The data set used in this example, Irisdat.sta, contains measurements for various parts of the flower for three different varieties of iris. To open the data set, select the Home tab and in the File group, click the Open arrow. From the menu, select Open Examples to display the Open a STATISTICA Data File dialog box. Double-click the Datasets folder, and then open Irisdat.sta.
One Fit Line for All Groups
Select the Graphs tab. In the Common group, click Scatterplot to display the 2D Scatterplots Startup Panel. Click the Variables button to display the Select Variables for Scatterplots dialog box, and select SEPALLEN as X and SEPALWID as Y.
Click the OK button.
On the Advanced tab of the 2D Scatterplots Startup Panel,
click the Mark Selected Subsets button. The Specify Multiple Subsets dialog box will be displayed. Create the three subsets for the grouping factor, IRISTYPE, as shown in the next image.

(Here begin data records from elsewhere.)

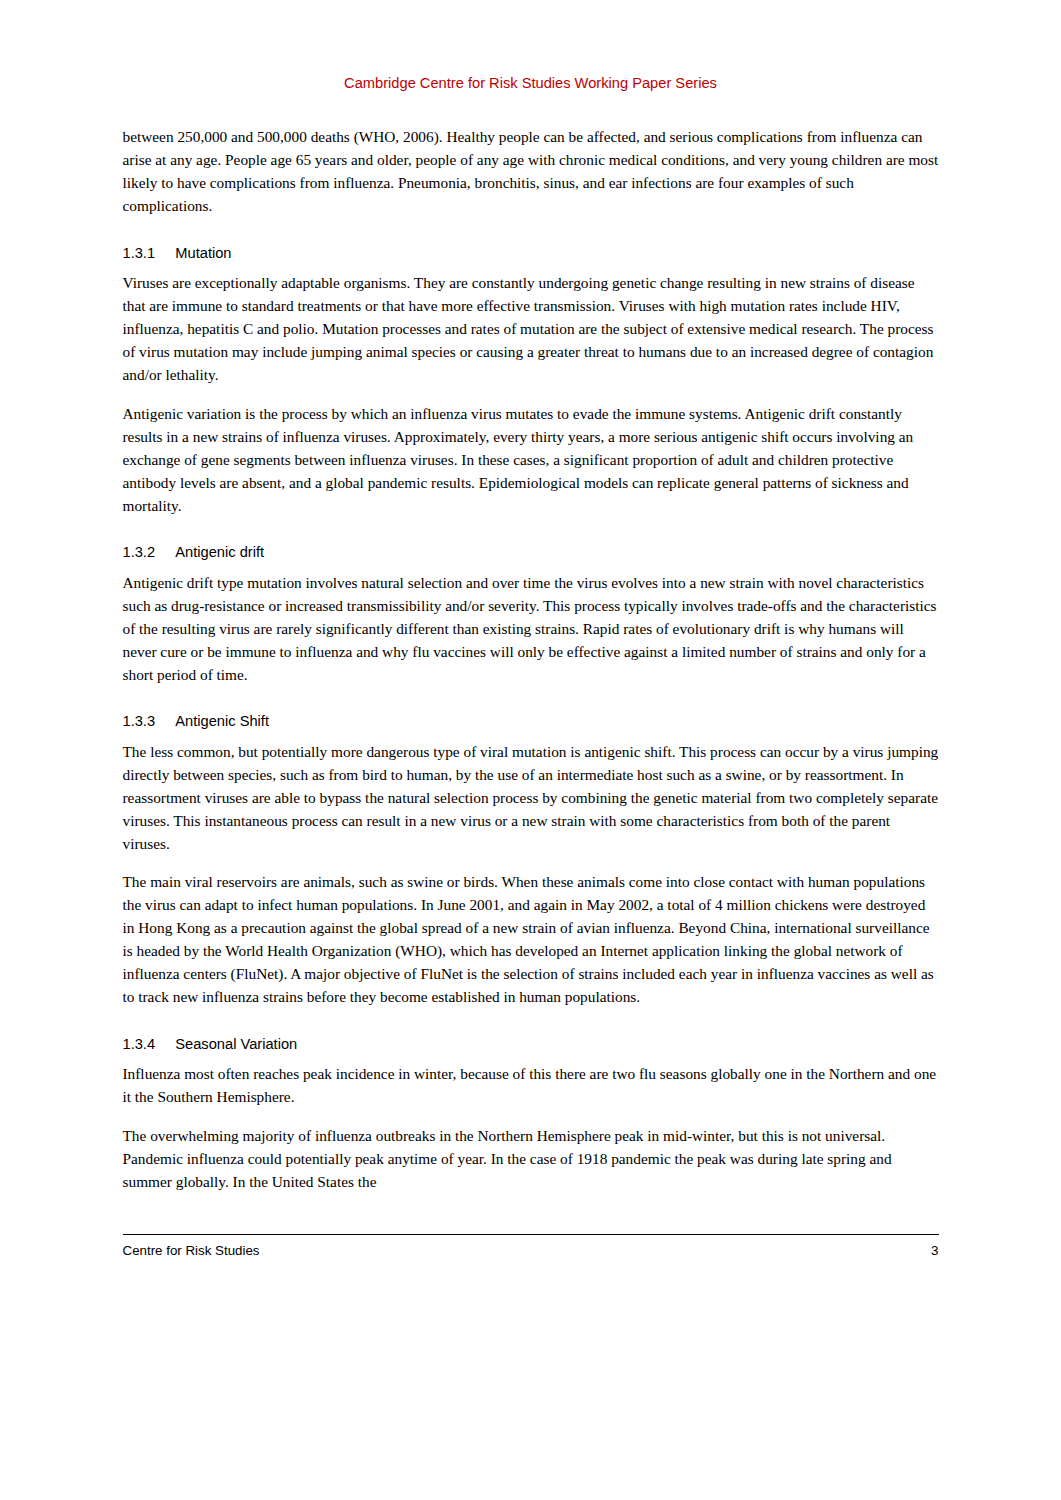Cambridge Centre for Risk Studies Working Paper Series
between 250,000 and 500,000 deaths (WHO, 2006). Healthy people can be affected, and serious complications from influenza can arise at any age. People age 65 years and older, people of any age with chronic medical conditions, and very young children are most likely to have complications from influenza. Pneumonia, bronchitis, sinus, and ear infections are four examples of such complications.
1.3.1 Mutation
Viruses are exceptionally adaptable organisms. They are constantly undergoing genetic change resulting in new strains of disease that are immune to standard treatments or that have more effective transmission. Viruses with high mutation rates include HIV, influenza, hepatitis C and polio. Mutation processes and rates of mutation are the subject of extensive medical research. The process of virus mutation may include jumping animal species or causing a greater threat to humans due to an increased degree of contagion and/or lethality.
Antigenic variation is the process by which an influenza virus mutates to evade the immune systems. Antigenic drift constantly results in a new strains of influenza viruses. Approximately, every thirty years, a more serious antigenic shift occurs involving an exchange of gene segments between influenza viruses. In these cases, a significant proportion of adult and children protective antibody levels are absent, and a global pandemic results. Epidemiological models can replicate general patterns of sickness and mortality.
1.3.2 Antigenic drift
Antigenic drift type mutation involves natural selection and over time the virus evolves into a new strain with novel characteristics such as drug-resistance or increased transmissibility and/or severity. This process typically involves trade-offs and the characteristics of the resulting virus are rarely significantly different than existing strains. Rapid rates of evolutionary drift is why humans will never cure or be immune to influenza and why flu vaccines will only be effective against a limited number of strains and only for a short period of time.
1.3.3 Antigenic Shift
The less common, but potentially more dangerous type of viral mutation is antigenic shift. This process can occur by a virus jumping directly between species, such as from bird to human, by the use of an intermediate host such as a swine, or by reassortment. In reassortment viruses are able to bypass the natural selection process by combining the genetic material from two completely separate viruses. This instantaneous process can result in a new virus or a new strain with some characteristics from both of the parent viruses.
The main viral reservoirs are animals, such as swine or birds. When these animals come into close contact with human populations the virus can adapt to infect human populations. In June 2001, and again in May 2002, a total of 4 million chickens were destroyed in Hong Kong as a precaution against the global spread of a new strain of avian influenza. Beyond China, international surveillance is headed by the World Health Organization (WHO), which has developed an Internet application linking the global network of influenza centers (FluNet). A major objective of FluNet is the selection of strains included each year in influenza vaccines as well as to track new influenza strains before they become established in human populations.
1.3.4 Seasonal Variation
Influenza most often reaches peak incidence in winter, because of this there are two flu seasons globally one in the Northern and one it the Southern Hemisphere.
The overwhelming majority of influenza outbreaks in the Northern Hemisphere peak in mid-winter, but this is not universal. Pandemic influenza could potentially peak anytime of year. In the case of 1918 pandemic the peak was during late spring and summer globally. In the United States the
Centre for Risk Studies 3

Click OK in the Specify Multiple Subsets dialog box, and click OK in the 2D Scatterplots Startup Panel.
The resulting graph is a scatterplot that contains one fit line for all points, but distinguishes points by the grouping variable IRISTYPE with colors and point markers.
Separate Fit Lines for Groups
Alternatively, it may be appropriate to use separate fit lines for the three groups. To do this, create a categorized graph.
Start a new 2D Scatterplots analysis, and select variables as before.
Now, in the 2D Scatterplots Startup Panel, select the Categorized tab. In the X-Categories group box, select the On check box. The options will become active. Click the Change Variable button to display the Select Categorization Variable dialog box. Select IRISTYPE.
Click OK to close this dialog box and return to the 2D Scatterplots Startup Panel.
The options Integer mode, Unique values, Categories, etc., give you flexibility with the grouping variable. A categorization variable does not have to be categorical in nature.
In the Layout group box, select the Overlaid option button.
Click OK to create the graph. Three separate fit lines are shown for the three categories in addition to the groups being designated by colors and point markers.
STATISTICA graphs offer extensive flexibility, which enables you to create the representation of the data that you need.